**EXERCISE DETAILS:** With the material below, print exactly the lines between the line holding "non-Hodgkin's type, Low" and the line holding "staining of metastatic", inclusive. Add nothing else.

= Beginning of Section =

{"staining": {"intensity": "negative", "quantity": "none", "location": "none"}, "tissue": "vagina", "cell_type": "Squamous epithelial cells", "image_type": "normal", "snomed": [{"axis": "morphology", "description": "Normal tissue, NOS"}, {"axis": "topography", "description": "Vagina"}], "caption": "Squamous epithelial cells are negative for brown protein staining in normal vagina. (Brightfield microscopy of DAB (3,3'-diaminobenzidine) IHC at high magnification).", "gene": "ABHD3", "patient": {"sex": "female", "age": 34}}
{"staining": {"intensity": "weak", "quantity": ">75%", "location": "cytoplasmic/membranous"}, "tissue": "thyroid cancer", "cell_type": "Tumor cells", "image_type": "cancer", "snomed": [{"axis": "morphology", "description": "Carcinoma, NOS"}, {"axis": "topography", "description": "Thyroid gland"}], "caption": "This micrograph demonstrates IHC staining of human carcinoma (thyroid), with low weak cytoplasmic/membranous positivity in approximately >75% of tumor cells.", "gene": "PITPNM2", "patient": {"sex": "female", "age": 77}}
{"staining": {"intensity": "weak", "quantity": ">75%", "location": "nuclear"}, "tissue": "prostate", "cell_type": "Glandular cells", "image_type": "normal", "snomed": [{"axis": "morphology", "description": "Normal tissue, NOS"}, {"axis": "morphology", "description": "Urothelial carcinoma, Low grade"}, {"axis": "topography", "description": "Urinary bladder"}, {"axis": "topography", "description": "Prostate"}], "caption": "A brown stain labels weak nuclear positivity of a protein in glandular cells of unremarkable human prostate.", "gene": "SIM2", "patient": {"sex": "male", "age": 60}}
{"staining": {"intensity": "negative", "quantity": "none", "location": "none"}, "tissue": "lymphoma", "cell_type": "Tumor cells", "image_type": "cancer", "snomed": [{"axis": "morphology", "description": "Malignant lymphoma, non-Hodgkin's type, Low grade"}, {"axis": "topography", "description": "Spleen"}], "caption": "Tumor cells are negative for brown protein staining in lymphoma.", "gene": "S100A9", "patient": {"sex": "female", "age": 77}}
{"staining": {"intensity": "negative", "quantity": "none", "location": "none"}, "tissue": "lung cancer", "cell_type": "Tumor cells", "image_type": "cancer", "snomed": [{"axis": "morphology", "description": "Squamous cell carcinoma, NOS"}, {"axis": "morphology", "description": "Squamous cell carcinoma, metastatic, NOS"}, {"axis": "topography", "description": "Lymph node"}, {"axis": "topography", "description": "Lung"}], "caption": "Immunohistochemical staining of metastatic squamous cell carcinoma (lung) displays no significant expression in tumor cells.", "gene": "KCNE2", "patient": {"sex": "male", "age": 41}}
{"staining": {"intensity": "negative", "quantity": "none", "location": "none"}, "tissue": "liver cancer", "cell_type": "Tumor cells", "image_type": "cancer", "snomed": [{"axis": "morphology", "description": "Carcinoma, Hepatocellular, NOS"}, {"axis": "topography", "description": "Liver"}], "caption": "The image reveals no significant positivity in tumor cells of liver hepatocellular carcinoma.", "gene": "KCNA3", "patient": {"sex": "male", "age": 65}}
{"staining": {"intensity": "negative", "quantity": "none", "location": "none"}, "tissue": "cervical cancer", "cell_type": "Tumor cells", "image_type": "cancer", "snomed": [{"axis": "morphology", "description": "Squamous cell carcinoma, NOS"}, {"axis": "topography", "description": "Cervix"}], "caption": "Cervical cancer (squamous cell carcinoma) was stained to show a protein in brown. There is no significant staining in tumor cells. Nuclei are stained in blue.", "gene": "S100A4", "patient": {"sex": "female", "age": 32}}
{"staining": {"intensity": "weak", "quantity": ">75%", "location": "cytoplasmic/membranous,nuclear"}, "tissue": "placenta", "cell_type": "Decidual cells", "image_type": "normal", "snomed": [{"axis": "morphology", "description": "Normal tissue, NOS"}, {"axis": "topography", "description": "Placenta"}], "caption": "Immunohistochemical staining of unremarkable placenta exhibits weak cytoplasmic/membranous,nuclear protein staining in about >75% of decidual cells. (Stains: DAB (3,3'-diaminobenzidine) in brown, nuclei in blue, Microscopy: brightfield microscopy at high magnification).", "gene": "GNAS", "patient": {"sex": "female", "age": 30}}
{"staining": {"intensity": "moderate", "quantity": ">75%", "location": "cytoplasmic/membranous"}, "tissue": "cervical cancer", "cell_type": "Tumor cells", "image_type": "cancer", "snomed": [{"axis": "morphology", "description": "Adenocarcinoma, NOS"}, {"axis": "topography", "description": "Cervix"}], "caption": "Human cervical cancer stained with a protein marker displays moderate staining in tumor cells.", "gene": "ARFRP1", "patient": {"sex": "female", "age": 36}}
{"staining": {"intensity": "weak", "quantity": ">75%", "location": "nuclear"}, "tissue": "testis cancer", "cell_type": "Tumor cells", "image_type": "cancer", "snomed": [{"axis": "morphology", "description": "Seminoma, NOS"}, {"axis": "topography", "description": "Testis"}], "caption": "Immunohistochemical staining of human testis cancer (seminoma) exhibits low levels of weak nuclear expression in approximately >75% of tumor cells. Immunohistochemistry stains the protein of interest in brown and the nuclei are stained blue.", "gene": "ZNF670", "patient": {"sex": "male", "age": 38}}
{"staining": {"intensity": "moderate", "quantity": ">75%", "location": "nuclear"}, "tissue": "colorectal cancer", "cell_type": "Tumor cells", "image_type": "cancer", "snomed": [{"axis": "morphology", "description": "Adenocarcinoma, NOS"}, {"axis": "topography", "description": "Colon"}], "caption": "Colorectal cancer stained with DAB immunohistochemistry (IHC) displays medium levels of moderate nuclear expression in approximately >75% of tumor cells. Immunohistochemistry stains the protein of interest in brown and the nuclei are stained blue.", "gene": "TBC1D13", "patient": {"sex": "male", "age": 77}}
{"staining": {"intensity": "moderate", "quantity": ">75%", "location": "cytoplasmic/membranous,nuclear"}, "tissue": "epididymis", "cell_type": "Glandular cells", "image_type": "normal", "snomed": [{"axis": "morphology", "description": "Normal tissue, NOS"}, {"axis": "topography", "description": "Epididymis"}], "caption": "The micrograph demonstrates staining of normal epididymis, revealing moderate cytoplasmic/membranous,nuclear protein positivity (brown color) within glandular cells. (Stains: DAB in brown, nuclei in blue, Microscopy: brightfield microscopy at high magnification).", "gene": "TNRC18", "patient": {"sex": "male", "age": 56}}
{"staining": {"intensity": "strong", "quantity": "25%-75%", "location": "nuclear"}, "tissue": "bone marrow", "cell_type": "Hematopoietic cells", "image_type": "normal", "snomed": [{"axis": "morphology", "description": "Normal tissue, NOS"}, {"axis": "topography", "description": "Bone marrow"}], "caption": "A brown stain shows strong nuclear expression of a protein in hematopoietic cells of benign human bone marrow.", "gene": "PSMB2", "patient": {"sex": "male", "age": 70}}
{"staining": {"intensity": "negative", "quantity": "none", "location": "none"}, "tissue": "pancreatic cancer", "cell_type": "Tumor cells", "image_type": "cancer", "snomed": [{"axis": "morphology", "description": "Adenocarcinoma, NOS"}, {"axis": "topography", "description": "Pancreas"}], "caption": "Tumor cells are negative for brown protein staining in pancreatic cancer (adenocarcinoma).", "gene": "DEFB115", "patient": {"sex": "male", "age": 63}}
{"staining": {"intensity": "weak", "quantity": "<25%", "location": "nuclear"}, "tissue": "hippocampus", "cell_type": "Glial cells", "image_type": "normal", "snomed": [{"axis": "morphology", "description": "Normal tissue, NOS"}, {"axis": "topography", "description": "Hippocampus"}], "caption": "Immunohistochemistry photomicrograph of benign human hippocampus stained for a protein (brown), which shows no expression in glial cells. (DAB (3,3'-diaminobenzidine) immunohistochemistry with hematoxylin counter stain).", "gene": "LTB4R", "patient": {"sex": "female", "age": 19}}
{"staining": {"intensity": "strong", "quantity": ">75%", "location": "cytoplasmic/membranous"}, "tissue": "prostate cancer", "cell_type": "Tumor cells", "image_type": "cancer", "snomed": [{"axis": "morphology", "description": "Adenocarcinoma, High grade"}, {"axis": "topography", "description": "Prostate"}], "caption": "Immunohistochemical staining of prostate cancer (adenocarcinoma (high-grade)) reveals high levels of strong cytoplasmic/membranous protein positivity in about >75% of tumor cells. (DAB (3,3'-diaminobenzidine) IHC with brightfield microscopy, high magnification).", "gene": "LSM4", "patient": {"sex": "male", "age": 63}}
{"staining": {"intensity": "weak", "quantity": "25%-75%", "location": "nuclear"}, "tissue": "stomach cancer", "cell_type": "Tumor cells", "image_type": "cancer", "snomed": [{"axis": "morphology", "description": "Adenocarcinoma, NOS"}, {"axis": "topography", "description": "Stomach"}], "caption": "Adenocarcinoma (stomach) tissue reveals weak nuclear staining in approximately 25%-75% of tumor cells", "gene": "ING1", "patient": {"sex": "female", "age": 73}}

= End of Section =

**OUTPUT OF THE EXERCISE:**
{"staining": {"intensity": "negative", "quantity": "none", "location": "none"}, "tissue": "lymphoma", "cell_type": "Tumor cells", "image_type": "cancer", "snomed": [{"axis": "morphology", "description": "Malignant lymphoma, non-Hodgkin's type, Low grade"}, {"axis": "topography", "description": "Spleen"}], "caption": "Tumor cells are negative for brown protein staining in lymphoma.", "gene": "S100A9", "patient": {"sex": "female", "age": 77}}
{"staining": {"intensity": "negative", "quantity": "none", "location": "none"}, "tissue": "lung cancer", "cell_type": "Tumor cells", "image_type": "cancer", "snomed": [{"axis": "morphology", "description": "Squamous cell carcinoma, NOS"}, {"axis": "morphology", "description": "Squamous cell carcinoma, metastatic, NOS"}, {"axis": "topography", "description": "Lymph node"}, {"axis": "topography", "description": "Lung"}], "caption": "Immunohistochemical staining of metastatic squamous cell carcinoma (lung) displays no significant expression in tumor cells.", "gene": "KCNE2", "patient": {"sex": "male", "age": 41}}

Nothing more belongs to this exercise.